## Job
Print all the data below exactly, without images.

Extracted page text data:
▬▬▬▬▬▬

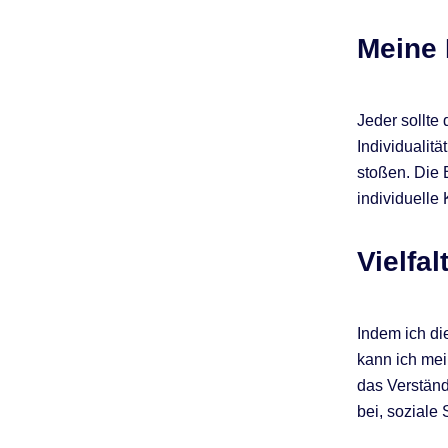
Meine 
Jeder sollte
Individualit
stoßen. Die 
individuelle 
Vielfa
Indem ich di
kann ich mei
das Verständ
bei, soziale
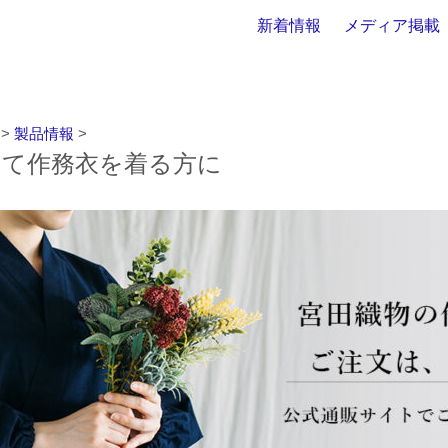
新着情報
メディア掲載
>
製品情報
>
初めて作務衣を着る方に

▬▬▬▬▬▬

## Response
Meine 
Jeder sollte
Individualit
stoßen. Die 
individuelle 
Vielfa
Indem ich di
kann ich mei
das Verständ
bei, soziale
新着情報
メディア掲載
>
製品情報
>
初めて作務衣を着る方に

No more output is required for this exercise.